Dec 15, 2023 5 tweets 3 min read
Unfortunately , too few people understand the distinction between memorization and understanding. It's not some lofty question like "does the system have an internal world model?", it's a very pragmatic behavior distinction: "is the system capable of broad generalization, or is it limited to local generalization?" LLMs have failed every single benchmark and experiment focused on generalization, since their inception. It's not just ARC -- this is documented in literally hundreds, possibly thousands of papers. The ability of LLMs to solve a task is entirely dependent of their familiarity with the task (local generalization).
Nov 10, 2023 4 tweets 1 min read
Biggest misconceptions in AI:

1. Confusing skill and intelligence. They are orthogonal. General intelligence can be converted into skill at many tasks, but in reverse, you can achieve arbitrary levels of skill at arbitrary tasks without requiring any intelligence at all. 2. Believing that creating artificial intelligence would equate creating artificial human-like entities. Humans are a complex assembly of multiple systems, of which intelligence is one. Replicating intelligence specifically would not entail replicating emotions, awareness, social skills, human needs and motivations, etc. A true AI would be extremely non human-like by default.
Oct 31, 2023 6 tweets 2 min read
I think there are broadly three categories of problem solving patterns -- recitation, intuition, and reasoning.

Recitation: you simply recognize a known problem and apply the steps you've learned. Like playing a chess opening.

Intuition: in the face of a novel situation, you (mostly subconsciously) pattern-match it to what you've encountered before and you "just know" what to do (sometimes without really understanding why). Could be done completely in autopilot -- no awareness required. Like a very experienced chess player seeing the best move in <1s.

Reasoning: you consciously and deliberately analyze a novel situation, using a combination of abstract principles and step-by-step simulation. Like analyzing a chess position and simulating in your mind possible future trajectories. Recitation is a database lookup.

Intuition is interpolative generalization or proximity-based generalization in a continuous space.

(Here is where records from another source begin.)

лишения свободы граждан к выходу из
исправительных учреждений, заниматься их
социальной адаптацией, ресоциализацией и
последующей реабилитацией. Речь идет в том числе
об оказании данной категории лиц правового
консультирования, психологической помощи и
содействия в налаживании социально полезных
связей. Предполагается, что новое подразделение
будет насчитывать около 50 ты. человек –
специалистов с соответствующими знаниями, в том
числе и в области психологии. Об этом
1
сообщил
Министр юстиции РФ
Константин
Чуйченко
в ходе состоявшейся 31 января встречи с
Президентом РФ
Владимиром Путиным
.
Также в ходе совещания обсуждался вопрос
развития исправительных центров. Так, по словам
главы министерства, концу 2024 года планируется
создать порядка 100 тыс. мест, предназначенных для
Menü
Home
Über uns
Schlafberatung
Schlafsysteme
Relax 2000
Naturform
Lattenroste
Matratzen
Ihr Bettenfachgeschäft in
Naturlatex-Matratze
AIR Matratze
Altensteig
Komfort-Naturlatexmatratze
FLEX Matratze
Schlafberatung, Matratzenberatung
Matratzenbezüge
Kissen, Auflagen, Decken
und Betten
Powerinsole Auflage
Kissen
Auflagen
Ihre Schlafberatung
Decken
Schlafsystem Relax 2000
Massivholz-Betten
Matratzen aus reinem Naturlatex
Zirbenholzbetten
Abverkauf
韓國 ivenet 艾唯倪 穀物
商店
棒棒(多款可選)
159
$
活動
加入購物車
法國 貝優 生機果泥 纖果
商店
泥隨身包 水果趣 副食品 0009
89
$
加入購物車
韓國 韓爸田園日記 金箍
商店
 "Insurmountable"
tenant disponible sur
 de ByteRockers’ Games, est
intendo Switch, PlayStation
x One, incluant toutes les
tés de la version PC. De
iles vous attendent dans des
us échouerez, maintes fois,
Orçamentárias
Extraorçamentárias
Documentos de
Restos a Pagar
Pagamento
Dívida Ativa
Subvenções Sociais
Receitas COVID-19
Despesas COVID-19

Reasoning is discrete search and discrete planning.
Aug 21, 2023 4 tweets 1 min read
When reporting performance on ARC, make sure to separately report train set and validation set performance... Keep in mind that the train set contains many "curriculum" tasks, whose purpose is to learn Core Knowledge priors, and which are much simpler than other tasks. If you report ~85 total solved tasks out of the 400 train set + 400 validation set tasks, I'm going to guess that ~60-70 of the solved tasks were in the train set. Your actual performance would then be ~20 out of 400, which is 5%. SotA is ~30%.
Aug 19, 2023 5 tweets 1 min read
Neuroscience is slowly reaching a stage of advancement where it is going to become very useful for fundamental advances in AI. And this is partly thanks to AI, e.g. image segmentation. None of the key ML techniques developed in the past 20 years were inspired by neuroscience or connected to neuroscience at all (not that people didn't try bio-inspired mechanisms -- but those simply didn't stick in practice). But this might not be true for the next 20 years.
Aug 10, 2023 14 tweets 4 min read
If you train a ML system on one task, and then it becomes able to perform another task you did not anticipate, that's emergence.

Many people interpret "emergence" as something wondrous and magical -- "it's alive!" But it's actually banal and has been going on for a long time. Emergent learning happens because information space is not random. It's highly organized. So that if you learn one aspect of its organization, you will pick up other aspects as a by-product.

It's especially prevalent with self-supervised learning.